Saved entries

────────

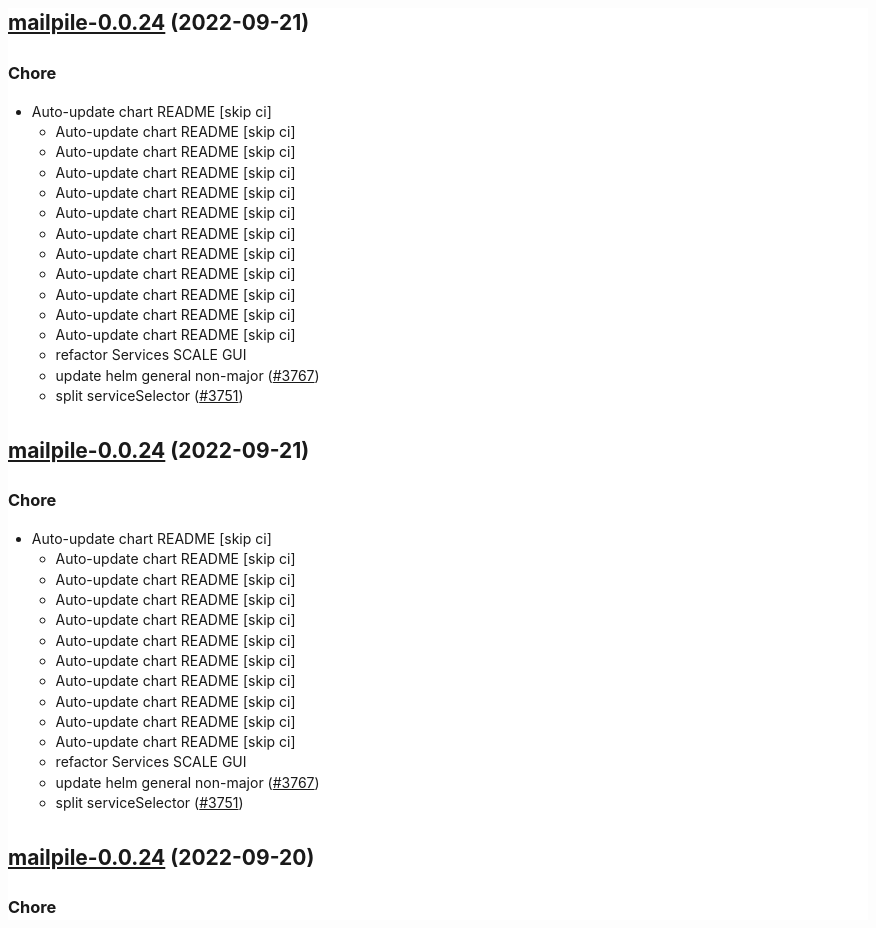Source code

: 


## [mailpile-0.0.24](https://github.com/truecharts/charts/compare/mailpile-0.0.23...mailpile-0.0.24) (2022-09-21)

### Chore

- Auto-update chart README [skip ci]
  - Auto-update chart README [skip ci]
  - Auto-update chart README [skip ci]
  - Auto-update chart README [skip ci]
  - Auto-update chart README [skip ci]
  - Auto-update chart README [skip ci]
  - Auto-update chart README [skip ci]
  - Auto-update chart README [skip ci]
  - Auto-update chart README [skip ci]
  - Auto-update chart README [skip ci]
  - Auto-update chart README [skip ci]
  - Auto-update chart README [skip ci]
  - refactor Services SCALE GUI
  - update helm general non-major ([#3767](https://github.com/truecharts/charts/issues/3767))
  - split serviceSelector ([#3751](https://github.com/truecharts/charts/issues/3751))




## [mailpile-0.0.24](https://github.com/truecharts/charts/compare/mailpile-0.0.23...mailpile-0.0.24) (2022-09-21)

### Chore

- Auto-update chart README [skip ci]
  - Auto-update chart README [skip ci]
  - Auto-update chart README [skip ci]
  - Auto-update chart README [skip ci]
  - Auto-update chart README [skip ci]
  - Auto-update chart README [skip ci]
  - Auto-update chart README [skip ci]
  - Auto-update chart README [skip ci]
  - Auto-update chart README [skip ci]
  - Auto-update chart README [skip ci]
  - Auto-update chart README [skip ci]
  - refactor Services SCALE GUI
  - update helm general non-major ([#3767](https://github.com/truecharts/charts/issues/3767))
  - split serviceSelector ([#3751](https://github.com/truecharts/charts/issues/3751))




## [mailpile-0.0.24](https://github.com/truecharts/charts/compare/mailpile-0.0.23...mailpile-0.0.24) (2022-09-20)

### Chore
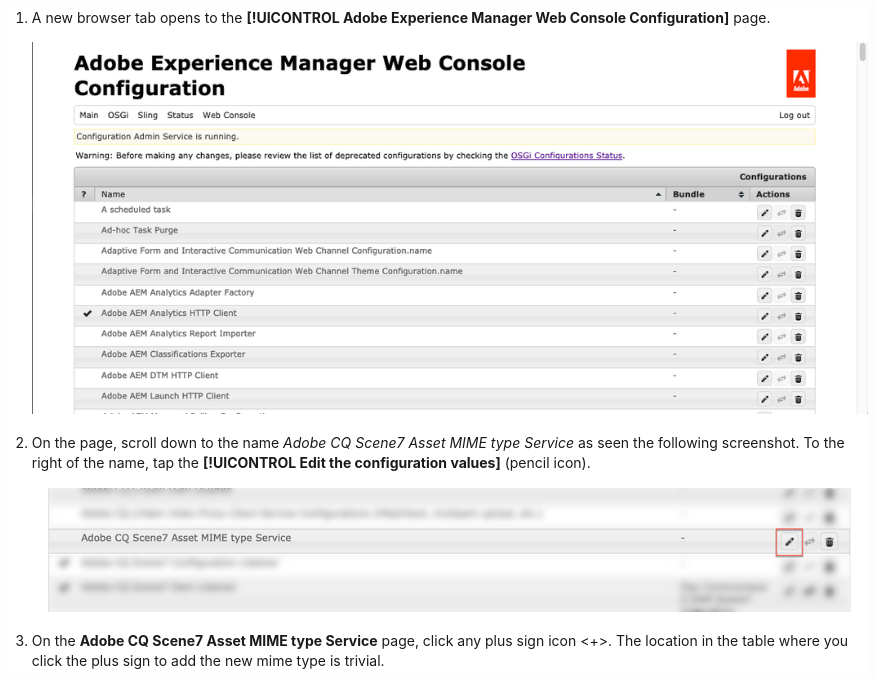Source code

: 1. A new browser tab opens to the **[!UICONTROL Adobe Experience Manager Web Console Configuration]** page.

   ![2019-08-02_16-17-29](assets/2019-08-02_16-17-29.png)

1. On the page, scroll down to the name *Adobe CQ Scene7 Asset MIME type Service* as seen the following screenshot. To the right of the name, tap the **[!UICONTROL Edit the configuration values]** (pencil icon).

   ![2019-08-02_16-44-56](assets/2019-08-02_16-44-56.png)

1. On the **Adobe CQ Scene7 Asset MIME type Service** page, click any plus sign icon &lt;+&gt;. The location in the table where you click the plus sign to add the new mime type is trivial.
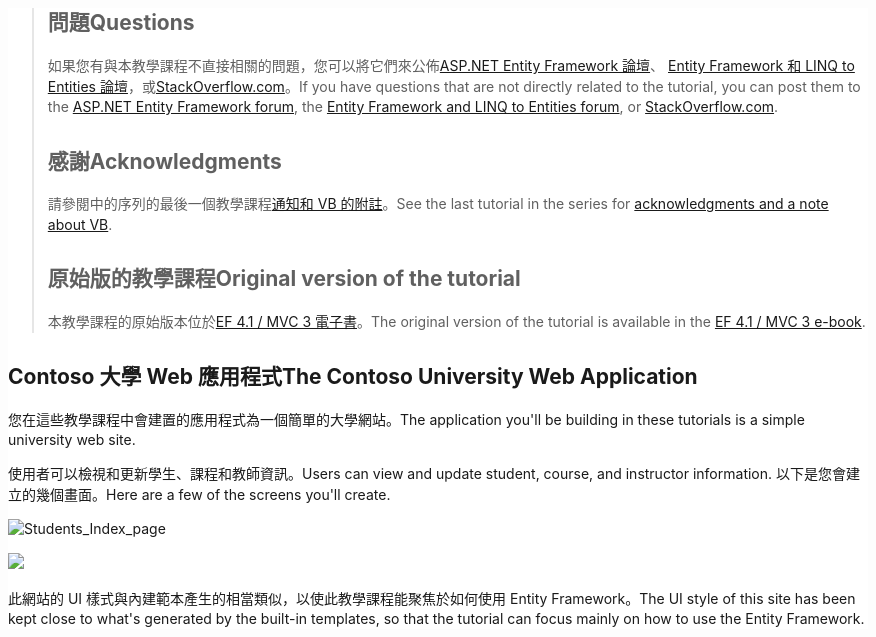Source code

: > 
> ## <a name="questions"></a><span data-ttu-id="6a00e-138">問題</span><span class="sxs-lookup"><span data-stu-id="6a00e-138">Questions</span></span>
> 
> <span data-ttu-id="6a00e-139">如果您有與本教學課程不直接相關的問題，您可以將它們來公佈[ASP.NET Entity Framework 論壇](https://forums.asp.net/1227.aspx)、 [Entity Framework 和 LINQ to Entities 論壇](https://social.msdn.microsoft.com/forums/adodotnetentityframework/threads/)，或[StackOverflow.com](http://stackoverflow.com/)。</span><span class="sxs-lookup"><span data-stu-id="6a00e-139">If you have questions that are not directly related to the tutorial, you can post them to the [ASP.NET Entity Framework forum](https://forums.asp.net/1227.aspx), the [Entity Framework and LINQ to Entities forum](https://social.msdn.microsoft.com/forums/adodotnetentityframework/threads/), or [StackOverflow.com](http://stackoverflow.com/).</span></span>
> 
> ## <a name="acknowledgments"></a><span data-ttu-id="6a00e-140">感謝</span><span class="sxs-lookup"><span data-stu-id="6a00e-140">Acknowledgments</span></span>
> 
> <span data-ttu-id="6a00e-141">請參閱中的序列的最後一個教學課程[通知和 VB 的附註](advanced-entity-framework-scenarios-for-an-mvc-web-application.md#acknowledgments)。</span><span class="sxs-lookup"><span data-stu-id="6a00e-141">See the last tutorial in the series for [acknowledgments and a note about VB](advanced-entity-framework-scenarios-for-an-mvc-web-application.md#acknowledgments).</span></span>
> 
> ## <a name="original-version-of-the-tutorial"></a><span data-ttu-id="6a00e-142">原始版的教學課程</span><span class="sxs-lookup"><span data-stu-id="6a00e-142">Original version of the tutorial</span></span>
> 
> <span data-ttu-id="6a00e-143">本教學課程的原始版本位於[EF 4.1 / MVC 3 電子書](https://social.technet.microsoft.com/wiki/contents/articles/11608.e-book-gallery-for-microsoft-technologies.aspx#GettingStartedwiththeEntityFramework4.1usingASP.NETMVC)。</span><span class="sxs-lookup"><span data-stu-id="6a00e-143">The original version of the tutorial is available in the [EF 4.1 / MVC 3 e-book](https://social.technet.microsoft.com/wiki/contents/articles/11608.e-book-gallery-for-microsoft-technologies.aspx#GettingStartedwiththeEntityFramework4.1usingASP.NETMVC).</span></span>


## <a name="the-contoso-university-web-application"></a><span data-ttu-id="6a00e-144">Contoso 大學 Web 應用程式</span><span class="sxs-lookup"><span data-stu-id="6a00e-144">The Contoso University Web Application</span></span>

<span data-ttu-id="6a00e-145">您在這些教學課程中會建置的應用程式為一個簡單的大學網站。</span><span class="sxs-lookup"><span data-stu-id="6a00e-145">The application you'll be building in these tutorials is a simple university web site.</span></span>

<span data-ttu-id="6a00e-146">使用者可以檢視和更新學生、課程和教師資訊。</span><span class="sxs-lookup"><span data-stu-id="6a00e-146">Users can view and update student, course, and instructor information.</span></span> <span data-ttu-id="6a00e-147">以下是您會建立的幾個畫面。</span><span class="sxs-lookup"><span data-stu-id="6a00e-147">Here are a few of the screens you'll create.</span></span>

![Students_Index_page](creating-an-entity-framework-data-model-for-an-asp-net-mvc-application/_static/image1.png)

![](creating-an-entity-framework-data-model-for-an-asp-net-mvc-application/_static/image2.png)

<span data-ttu-id="6a00e-149">此網站的 UI 樣式與內建範本產生的相當類似，以使此教學課程能聚焦於如何使用 Entity Framework。</span><span class="sxs-lookup"><span data-stu-id="6a00e-149">The UI style of this site has been kept close to what's generated by the built-in templates, so that the tutorial can focus mainly on how to use the Entity Framework.</span></span>
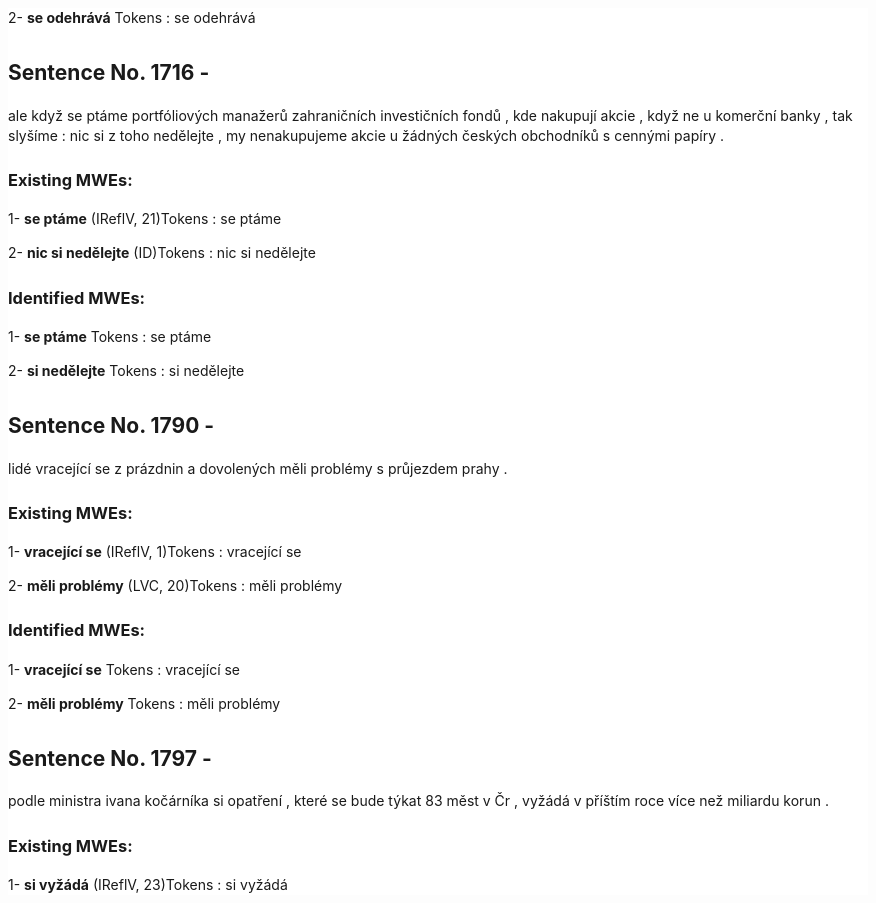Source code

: 2- **se odehrává** Tokens : 
se
odehrává

## Sentence No. 1716 - 
ale když se ptáme portfóliových manažerů zahraničních investičních fondů , kde nakupují akcie , když ne u komerční banky , tak slyšíme : nic si z toho nedělejte , my nenakupujeme akcie u žádných českých obchodníků s cennými papíry . 
### Existing MWEs: 
1- **se ptáme** (IReflV, 21)Tokens : 
se
ptáme

2- **nic si nedělejte** (ID)Tokens : 
nic
si
nedělejte

### Identified MWEs: 
1- **se ptáme** Tokens : 
se
ptáme

2- **si nedělejte** Tokens : 
si
nedělejte

## Sentence No. 1790 - 
lidé vracející se z prázdnin a dovolených měli problémy s průjezdem prahy . 
### Existing MWEs: 
1- **vracející se** (IReflV, 1)Tokens : 
vracející
se

2- **měli problémy** (LVC, 20)Tokens : 
měli
problémy

### Identified MWEs: 
1- **vracející se** Tokens : 
vracející
se

2- **měli problémy** Tokens : 
měli
problémy

## Sentence No. 1797 - 
podle ministra ivana kočárníka si opatření , které se bude týkat 83 měst v Čr , vyžádá v příštím roce více než miliardu korun . 
### Existing MWEs: 
1- **si vyžádá** (IReflV, 23)Tokens : 
si
vyžádá
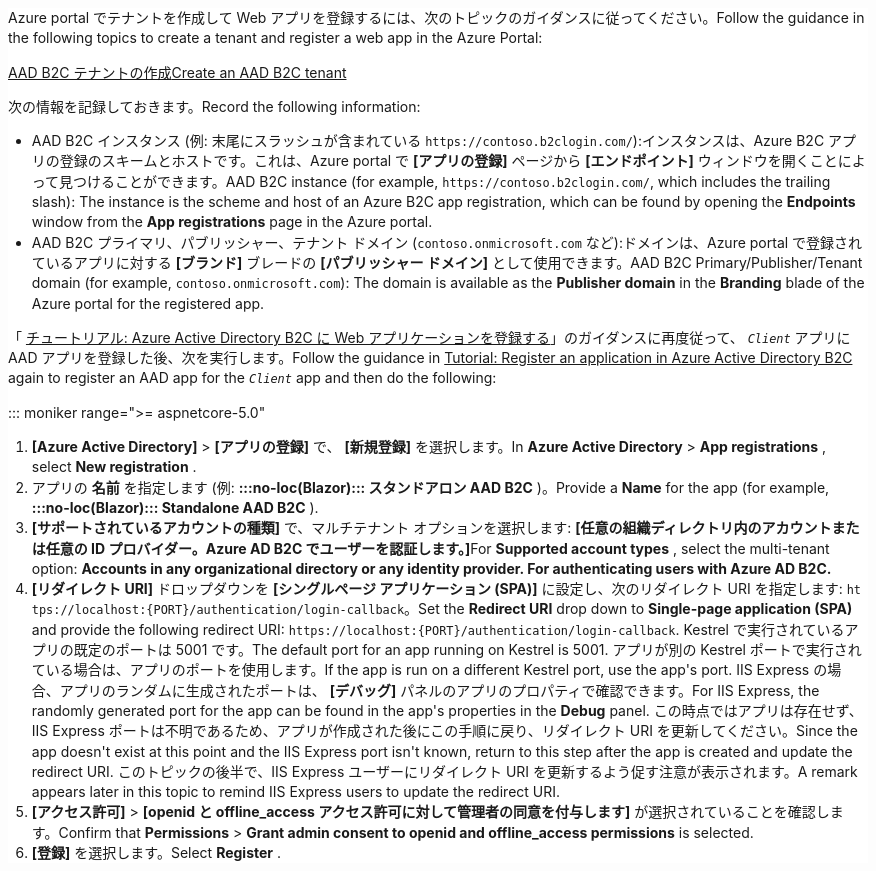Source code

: <span data-ttu-id="e69a0-106">Azure portal でテナントを作成して Web アプリを登録するには、次のトピックのガイダンスに従ってください。</span><span class="sxs-lookup"><span data-stu-id="e69a0-106">Follow the guidance in the following topics to create a tenant and register a web app in the Azure Portal:</span></span>

[<span data-ttu-id="e69a0-107">AAD B2C テナントの作成</span><span class="sxs-lookup"><span data-stu-id="e69a0-107">Create an AAD B2C tenant</span></span>](/azure/active-directory-b2c/tutorial-create-tenant)

<span data-ttu-id="e69a0-108">次の情報を記録しておきます。</span><span class="sxs-lookup"><span data-stu-id="e69a0-108">Record the following information:</span></span>

* <span data-ttu-id="e69a0-109">AAD B2C インスタンス (例: 末尾にスラッシュが含まれている `https://contoso.b2clogin.com/`):インスタンスは、Azure B2C アプリの登録のスキームとホストです。これは、Azure portal で **[アプリの登録]** ページから **[エンドポイント]** ウィンドウを開くことによって見つけることができます。</span><span class="sxs-lookup"><span data-stu-id="e69a0-109">AAD B2C instance (for example, `https://contoso.b2clogin.com/`, which includes the trailing slash): The instance is the scheme and host of an Azure B2C app registration, which can be found by opening the **Endpoints** window from the **App registrations** page in the Azure portal.</span></span>
* <span data-ttu-id="e69a0-110">AAD B2C プライマリ、パブリッシャー、テナント ドメイン (`contoso.onmicrosoft.com` など):ドメインは、Azure portal で登録されているアプリに対する **[ブランド]** ブレードの **[パブリッシャー ドメイン]** として使用できます。</span><span class="sxs-lookup"><span data-stu-id="e69a0-110">AAD B2C Primary/Publisher/Tenant domain (for example, `contoso.onmicrosoft.com`): The domain is available as the **Publisher domain** in the **Branding** blade of the Azure portal for the registered app.</span></span>

<span data-ttu-id="e69a0-111">「 [チュートリアル: Azure Active Directory B2C に Web アプリケーションを登録する](/azure/active-directory-b2c/tutorial-register-applications)」のガイダンスに再度従って、 *`Client`* アプリに AAD アプリを登録した後、次を実行します。</span><span class="sxs-lookup"><span data-stu-id="e69a0-111">Follow the guidance in [Tutorial: Register an application in Azure Active Directory B2C](/azure/active-directory-b2c/tutorial-register-applications) again to register an AAD app for the *`Client`* app and then do the following:</span></span>

::: moniker range=">= aspnetcore-5.0"

1. <span data-ttu-id="e69a0-112">**[Azure Active Directory]** > **[アプリの登録]** で、 **[新規登録]** を選択します。</span><span class="sxs-lookup"><span data-stu-id="e69a0-112">In **Azure Active Directory** > **App registrations** , select **New registration** .</span></span>
1. <span data-ttu-id="e69a0-113">アプリの **名前** を指定します (例: **:::no-loc(Blazor)::: スタンドアロン AAD B2C** )。</span><span class="sxs-lookup"><span data-stu-id="e69a0-113">Provide a **Name** for the app (for example, **:::no-loc(Blazor)::: Standalone AAD B2C** ).</span></span>
1. <span data-ttu-id="e69a0-114">**[サポートされているアカウントの種類]** で、マルチテナント オプションを選択します: **[任意の組織ディレクトリ内のアカウントまたは任意の ID プロバイダー。Azure AD B2C でユーザーを認証します。]**</span><span class="sxs-lookup"><span data-stu-id="e69a0-114">For **Supported account types** , select the multi-tenant option: **Accounts in any organizational directory or any identity provider. For authenticating users with Azure AD B2C.**</span></span>
1. <span data-ttu-id="e69a0-115">**[リダイレクト URI]** ドロップダウンを **[シングルページ アプリケーション (SPA)]** に設定し、次のリダイレクト URI を指定します: `https://localhost:{PORT}/authentication/login-callback`。</span><span class="sxs-lookup"><span data-stu-id="e69a0-115">Set the **Redirect URI** drop down to **Single-page application (SPA)** and provide the following redirect URI: `https://localhost:{PORT}/authentication/login-callback`.</span></span> <span data-ttu-id="e69a0-116">Kestrel で実行されているアプリの既定のポートは 5001 です。</span><span class="sxs-lookup"><span data-stu-id="e69a0-116">The default port for an app running on Kestrel is 5001.</span></span> <span data-ttu-id="e69a0-117">アプリが別の Kestrel ポートで実行されている場合は、アプリのポートを使用します。</span><span class="sxs-lookup"><span data-stu-id="e69a0-117">If the app is run on a different Kestrel port, use the app's port.</span></span> <span data-ttu-id="e69a0-118">IIS Express の場合、アプリのランダムに生成されたポートは、 **[デバッグ]** パネルのアプリのプロパティで確認できます。</span><span class="sxs-lookup"><span data-stu-id="e69a0-118">For IIS Express, the randomly generated port for the app can be found in the app's properties in the **Debug** panel.</span></span> <span data-ttu-id="e69a0-119">この時点ではアプリは存在せず、IIS Express ポートは不明であるため、アプリが作成された後にこの手順に戻り、リダイレクト URI を更新してください。</span><span class="sxs-lookup"><span data-stu-id="e69a0-119">Since the app doesn't exist at this point and the IIS Express port isn't known, return to this step after the app is created and update the redirect URI.</span></span> <span data-ttu-id="e69a0-120">このトピックの後半で、IIS Express ユーザーにリダイレクト URI を更新するよう促す注意が表示されます。</span><span class="sxs-lookup"><span data-stu-id="e69a0-120">A remark appears later in this topic to remind IIS Express users to update the redirect URI.</span></span>
1. <span data-ttu-id="e69a0-121">**[アクセス許可]** > **[openid と offline_access アクセス許可に対して管理者の同意を付与します]** が選択されていることを確認します。</span><span class="sxs-lookup"><span data-stu-id="e69a0-121">Confirm that **Permissions** > **Grant admin consent to openid and offline_access permissions** is selected.</span></span>
1. <span data-ttu-id="e69a0-122">**[登録]** を選択します。</span><span class="sxs-lookup"><span data-stu-id="e69a0-122">Select **Register** .</span></span>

────────

• [Task statement] In the records, how many lines have the word "vyžádá" in them? Only the number is needed.

• [Written reply] 3